For more than three decades, Europe lived with the illusion that history was over. After the fall of the Berlin Wall, the continent accepted that the great wars remained in the textbooks, and the future belonged to trade, integration and the common market. Armies were reduced, military budgets – cut, and security was entrusted to NATO and, above all, to the American umbrella.

Then came February 24, 2022.

The war between Russia and Ukraine shattered not just European ideas about peace. It shattered the very philosophy on which post-war Europe was built. Suddenly, it turned out that tanks were redrawing borders, artillery was rewriting diplomacy, and drones were changing the way wars were fought.

But the biggest misconception was not that war was impossible. The biggest misconception was that Europe could remain a bystander.

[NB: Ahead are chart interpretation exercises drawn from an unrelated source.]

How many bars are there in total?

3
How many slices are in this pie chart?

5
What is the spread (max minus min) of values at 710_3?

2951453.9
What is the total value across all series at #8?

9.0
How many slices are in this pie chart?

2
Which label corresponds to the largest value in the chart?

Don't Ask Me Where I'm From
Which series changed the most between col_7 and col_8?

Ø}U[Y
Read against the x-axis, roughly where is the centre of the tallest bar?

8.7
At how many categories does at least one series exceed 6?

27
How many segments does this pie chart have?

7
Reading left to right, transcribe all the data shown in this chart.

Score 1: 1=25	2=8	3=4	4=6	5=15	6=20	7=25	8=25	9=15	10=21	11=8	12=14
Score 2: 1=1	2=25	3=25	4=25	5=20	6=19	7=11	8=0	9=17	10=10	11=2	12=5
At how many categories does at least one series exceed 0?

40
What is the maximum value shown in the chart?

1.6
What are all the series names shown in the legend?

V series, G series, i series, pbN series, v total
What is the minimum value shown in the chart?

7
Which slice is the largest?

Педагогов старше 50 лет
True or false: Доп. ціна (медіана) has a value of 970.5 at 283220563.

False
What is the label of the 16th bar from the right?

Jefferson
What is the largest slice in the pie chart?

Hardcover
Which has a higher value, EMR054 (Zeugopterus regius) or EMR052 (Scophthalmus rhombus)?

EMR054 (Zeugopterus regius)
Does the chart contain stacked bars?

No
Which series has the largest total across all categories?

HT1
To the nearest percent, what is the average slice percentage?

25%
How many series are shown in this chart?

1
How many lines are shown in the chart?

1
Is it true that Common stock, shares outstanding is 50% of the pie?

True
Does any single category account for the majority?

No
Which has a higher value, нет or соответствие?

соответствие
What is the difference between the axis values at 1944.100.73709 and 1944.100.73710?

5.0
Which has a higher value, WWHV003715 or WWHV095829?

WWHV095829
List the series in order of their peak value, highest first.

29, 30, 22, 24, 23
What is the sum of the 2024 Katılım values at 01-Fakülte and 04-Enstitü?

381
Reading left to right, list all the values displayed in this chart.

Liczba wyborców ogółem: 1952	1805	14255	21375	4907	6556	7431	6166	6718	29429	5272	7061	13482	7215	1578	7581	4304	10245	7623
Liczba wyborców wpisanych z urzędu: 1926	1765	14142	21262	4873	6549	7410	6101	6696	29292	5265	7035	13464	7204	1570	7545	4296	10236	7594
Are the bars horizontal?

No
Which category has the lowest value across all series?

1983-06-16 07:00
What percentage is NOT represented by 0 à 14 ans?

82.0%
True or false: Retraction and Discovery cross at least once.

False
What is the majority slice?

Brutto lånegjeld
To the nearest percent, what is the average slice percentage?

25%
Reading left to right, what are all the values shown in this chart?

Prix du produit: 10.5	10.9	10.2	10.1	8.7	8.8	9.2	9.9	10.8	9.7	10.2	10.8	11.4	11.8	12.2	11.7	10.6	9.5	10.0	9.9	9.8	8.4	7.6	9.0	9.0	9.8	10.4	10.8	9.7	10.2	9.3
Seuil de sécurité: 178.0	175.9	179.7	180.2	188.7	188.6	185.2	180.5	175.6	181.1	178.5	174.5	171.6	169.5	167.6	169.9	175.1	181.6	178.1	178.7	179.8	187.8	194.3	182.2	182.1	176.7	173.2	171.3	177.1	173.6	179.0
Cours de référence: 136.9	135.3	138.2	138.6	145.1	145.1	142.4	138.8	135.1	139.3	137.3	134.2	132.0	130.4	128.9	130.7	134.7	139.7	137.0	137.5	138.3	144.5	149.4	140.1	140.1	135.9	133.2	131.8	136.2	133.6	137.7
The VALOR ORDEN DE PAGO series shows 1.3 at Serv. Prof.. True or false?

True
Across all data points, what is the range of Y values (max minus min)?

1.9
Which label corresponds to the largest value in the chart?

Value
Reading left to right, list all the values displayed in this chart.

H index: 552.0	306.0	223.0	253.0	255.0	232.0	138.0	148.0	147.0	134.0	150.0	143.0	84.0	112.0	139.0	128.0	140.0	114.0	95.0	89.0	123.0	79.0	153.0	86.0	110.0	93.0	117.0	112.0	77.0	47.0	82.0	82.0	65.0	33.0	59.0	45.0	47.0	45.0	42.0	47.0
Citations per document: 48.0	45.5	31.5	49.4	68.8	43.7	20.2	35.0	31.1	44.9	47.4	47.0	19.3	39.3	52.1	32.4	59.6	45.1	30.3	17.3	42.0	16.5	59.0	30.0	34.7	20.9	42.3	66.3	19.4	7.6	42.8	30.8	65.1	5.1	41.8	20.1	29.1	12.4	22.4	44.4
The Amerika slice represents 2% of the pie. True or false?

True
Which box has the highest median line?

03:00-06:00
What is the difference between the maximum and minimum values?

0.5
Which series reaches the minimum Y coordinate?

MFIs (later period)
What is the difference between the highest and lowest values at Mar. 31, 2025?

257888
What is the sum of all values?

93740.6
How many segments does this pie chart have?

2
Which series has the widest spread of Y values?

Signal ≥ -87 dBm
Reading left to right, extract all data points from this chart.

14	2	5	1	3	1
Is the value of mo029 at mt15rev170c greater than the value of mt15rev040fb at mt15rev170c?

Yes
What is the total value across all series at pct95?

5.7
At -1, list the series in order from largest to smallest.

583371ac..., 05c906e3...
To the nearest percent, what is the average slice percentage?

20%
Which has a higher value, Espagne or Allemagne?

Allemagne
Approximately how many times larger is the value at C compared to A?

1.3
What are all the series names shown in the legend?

Today, European countries are spending hundreds of billions on rearmament. Germany is changing its decades-old defense policy. Poland is building one of the largest armies on the continent. France is pushing for strategic autonomy. Great Britain is increasing its military spending. The Baltic states live with the feeling that the next crisis could be on their border.

This is not a preparation for peace. It is an admission that peace is no longer taken for granted.

The war in Ukraine has shown something else - no one wins quickly anymore. Russia expected a lightning operation. Ukraine counted on Western aid to tip the balance in a short time. Instead, the world has received a war of attrition that is gradually consuming economies, budgets, political capital and human lives.

The paradox is that the longer the conflict continues, the more Europe becomes a participant in it - even without officially fighting. The weapons are European. The money is European. The sanctions are European. The consequences are too.

European societies once believed that they could build prosperity without thinking about security. Today they understand that security has a price. And that price is rising with each passing month.

History has never been particularly kind to civilizations that think they can escape it. The European Union long believed that economics was enough to replace geopolitics. Russia has proven otherwise.

However, the real danger is not just in the Ukrainian trenches. It is in the gradual destruction of trust mechanisms between the great powers. Arms control treaties are falling apart. Diplomatic channels are narrowing. Nuclear rhetoric is becoming normalized. The world increasingly resembles a system that lacks the safeguards built up decades after the Cuban Missile Crisis.

And when trust disappears, even one mistake can cost more than an entire war. That is why the conflict between Russia and Ukraine is not just Ukrainian. It is not just Russian. It is not even just European. This is the first major war of the new multipolar world – a world in which economic sanctions, technological rivalry, information operations and military power operate simultaneously.

How this war will end, no one knows.

But it is now clear what has ended. The illusion that Europe has left history has ended. Because war never asks whether societies are ready for it. It simply comes. And when it comes, it no longer matters whether we were interested in it. It only matters whether we were ready. Europe has woken up, but the war – not!